No one was accusing McCully of accepting a bribe. He was deemed to have offered one.
Hush money, in short, to get a Saudi Arabian businessman to stop using his influence to block a free-trade agreement in return for compensation for losses he incurred as a result of New Zealand suddenly banning live sheep exports more than a decade ago.
McCully could well argue that such a deal was good public policy conducted in the national interest. After all, had not some of his colleagues displayed similar flexibility when circumstances have called for dipping into the public purse?
The precedents included cash on the table when Warner Bros came marching into town demanding not only bigger tax concessions, but law changes as well to keep those uppity trade unionists in their burrows.
All in return for filming The Hobbit in New Zealand.
Had not Bill English handed $30 million to the owners of the Tiwai Point aluminium smelter to keep it running until 2017?
The big differences is that McCully kept his largess secret. There was no publicity.
Had he been upfront, McCully would not be under the hammer now had payments of upwards of $10 million to Saudi businessman Hamood Al Ali Khalaf been made public when the deal was struck back in 2013.
That raises questions about what else has been kept out of the public domain.
McCully has argued the settlement with Al Khalaf was necessary to avoid a claim for damages of up to $30 million. But the minister later admitted the question of damages was not a pre-eminent factor in negotiations,
Despite these inconsistencies, the Saudi sheep saga does not contain enough of the required ingredients to qualify for the title of "scandal."
Neither is the flow of fresh revelations strong enough to keep this political mess in the headlines for very much longer.
The Opposition has been nibbling at the edges of McCully's credibility. It has not landed the kind of king hit which has National reeling.
The affair has lingered longer than expected, however; a bad smell which has disturbed National's otherwise happy post-Budget equilibrium.
Whether the public has taken much notice of the ins and outs and rights or wrongs of the matter - or can even be bothered to do so - is very much a moot point.
The danger for National is that the deal which saw the Government fork out money to foreign interests re-ignites issues where National is in a minority, such as foreign investment and immigration levels.
You would be hard pressed to find as mixture of characters and factors on National's side of the argument more likely to provoke an outbreak of jingoism on the back of anti-foreigner sentiment in turn provoked by having to genuflect to the despots of Saudi Arabia.
You would be hard pressed to find a cast of characters as politically unattractive as those appearing on National's side of the argument.
The list is headed by McCully, someone in whom the public would invest precious little trust.
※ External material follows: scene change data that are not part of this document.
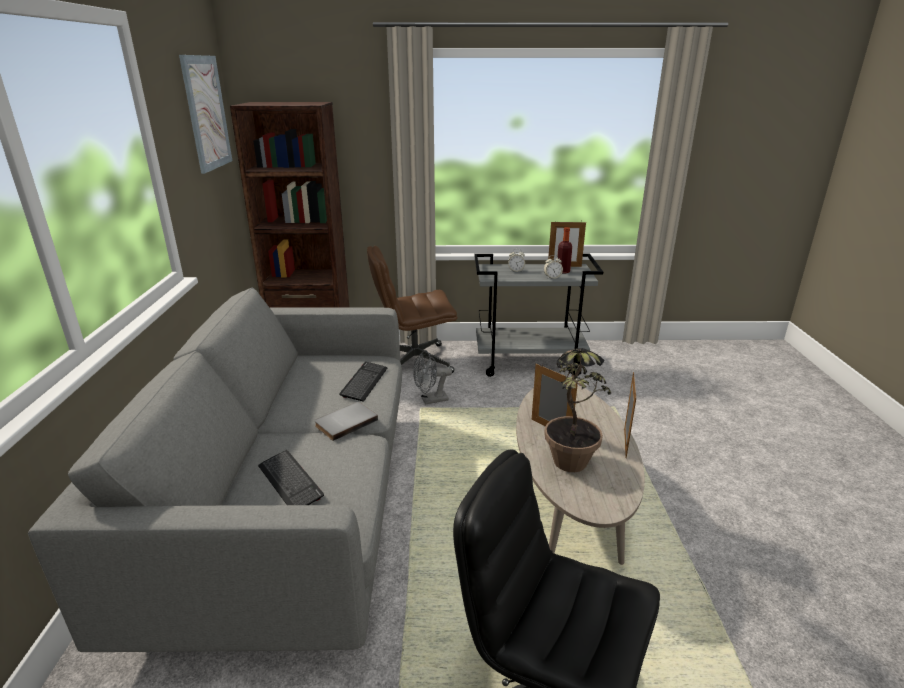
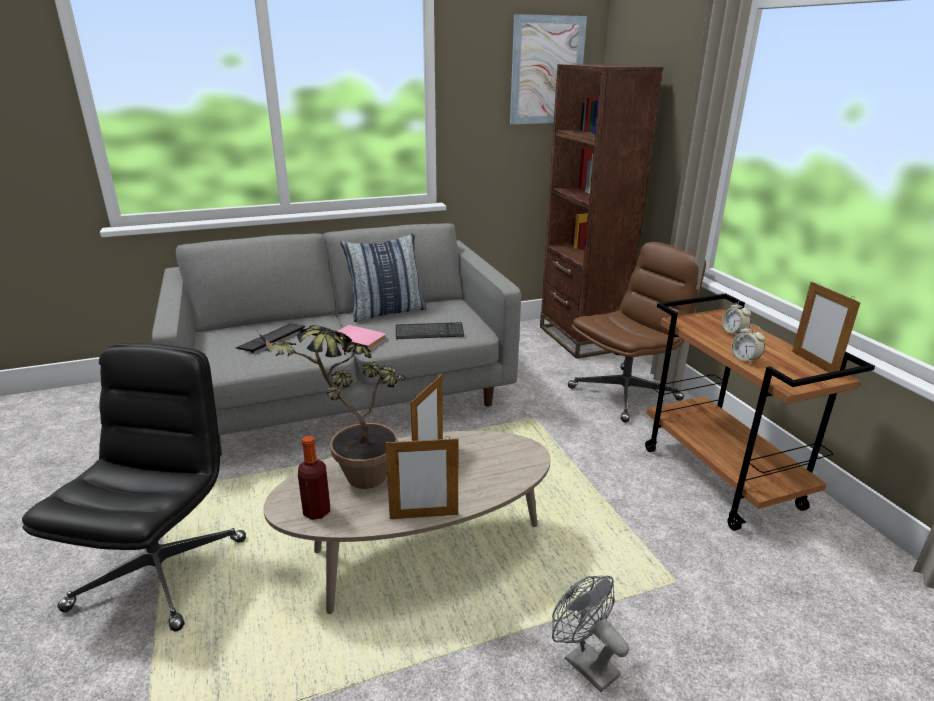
camera: 70 degrees right, 0 degrees up
(290, 397) = (387, 312): none -> pillow
(345, 422) = (359, 339): grey book -> pink book
(414, 362) = (625, 393): brown office chair -> brown office chair turned 90 degrees clockwise
(430, 400) = (555, 421): grey fan -> grey fan (584, 662)
(530, 362) = (722, 478): grey cart -> brown cart
(563, 271) = (786, 364): bottle -> bottle (317, 511)

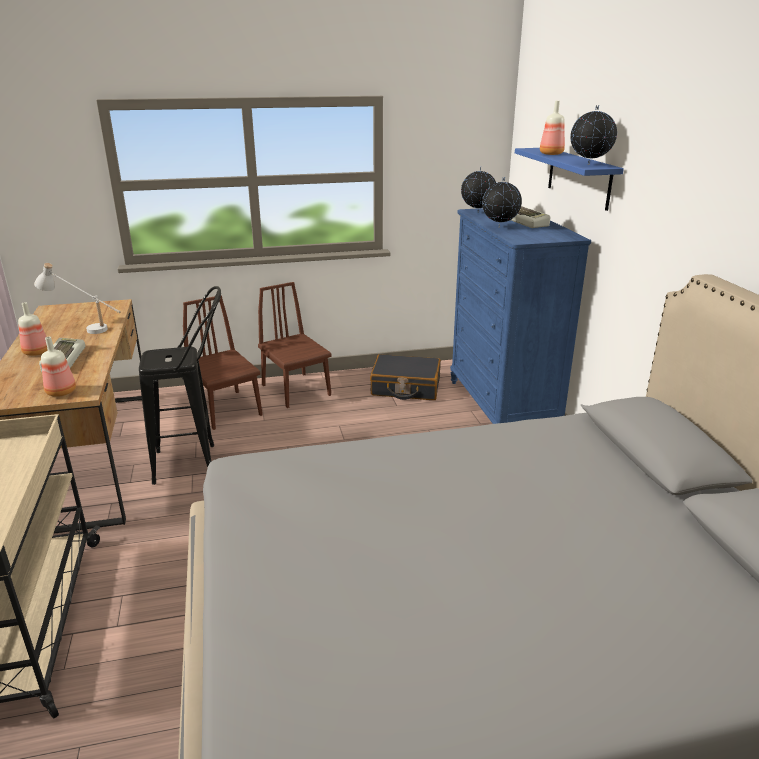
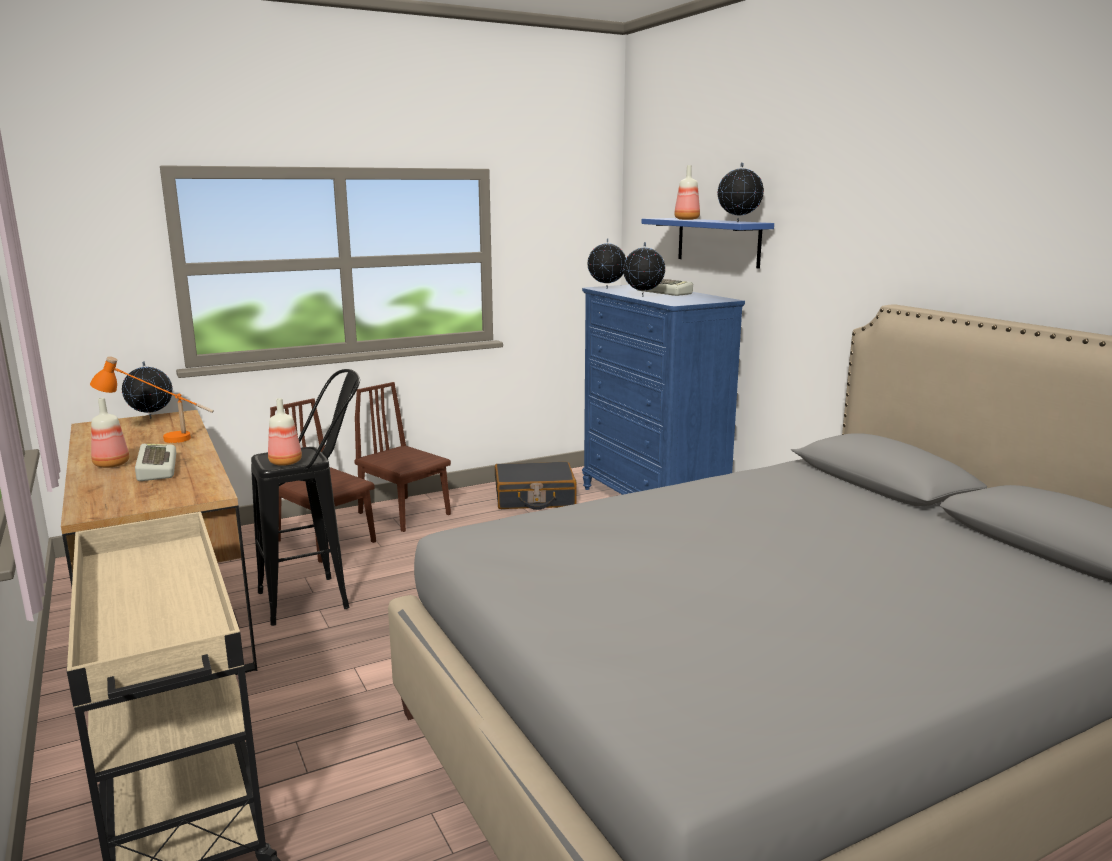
camera: 15 degrees left, 10 degrees down
(61, 392) = (181, 495): bottle -> bottle (285, 462)
(84, 328) = (158, 439): white table lamp -> orange table lamp
(94, 305) = (151, 418): none -> globe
Add to that public prejudice against wealthy Arabs.
Then there is the mind-boggling notion of 900 sheep flying Singapore Airlines to their new home in the heat of the Saudi Arabian desert.
Then there is the icing on this very mixed cake - the redoubtable former National Party president Michelle Boag in her capacity as director of the Middle East Business Council.
Boag mounted a strong defence of McCully on last weekend's Q+A, but will not have changed people's view of him.
McCully is not beyond political redemption. He remains one of National's more effective ministers. But you would not know it.
He has yet to carry the demeanour of wisdom and worldliness that wraps its way around the shoulders of long-serving foreign ministers - yes, even Winston Peters.
Because they spend so much of their time out of the country, long-serving foreign ministers become spectators of domestic politics rather than participants in the heated day-to-day politics. They develop perspective. They may even have the whiff of neutrality about them.
Such a metamorphosis has so far eluded McCully, whose public image remains predominantly that of a back-room "fixer" and the power behind the throne of successive National Party leaders. It is an image that voters find cold and flinty.
With the media relentlessly reinforcing this perception, McCully has fatefully and probably permanently been cast as the symbol of what people do not like about National.
McCully is further handicapped by an apparent blind-spot which, despite his capacity to clear up a political mess which is the fault of others, sees him only making more of a mess - the case with the latest firestorm to strike his portfolio.
McCully is a very hands-on minister who is suddenly very hands-off when there is trouble, such as with the case of the Malaysian diplomat who was allowed to leave New Zealand during an investigation on sex charges.
Then there was the extraordinary revolt by diplomats in the face of a crude restructuring of the Ministry of Foreign Affairs which McCully had instigated but later fled from.
Before that was the equally calamitous mistake to appoint a non-diplomat as the ministry's chief executive.
McCully is currently out of the country working on his No1 priority - ensuring New Zealand's stint on the United Nations Security Council is meaningful and productive.
In his absence, National has gone on the offensive. On Wednesday the Prime Minister taunted Labour with the suggestion that he had Cabinet papers in his possession which would prove to be highly embarrassing for the Opposition party.
Labour is baffled. It can find nothing from its time in government relating to live sheep exports to justify Key's cockiness.
But Key sounded very sure of himself. They cannot both be right. There has to be a loser.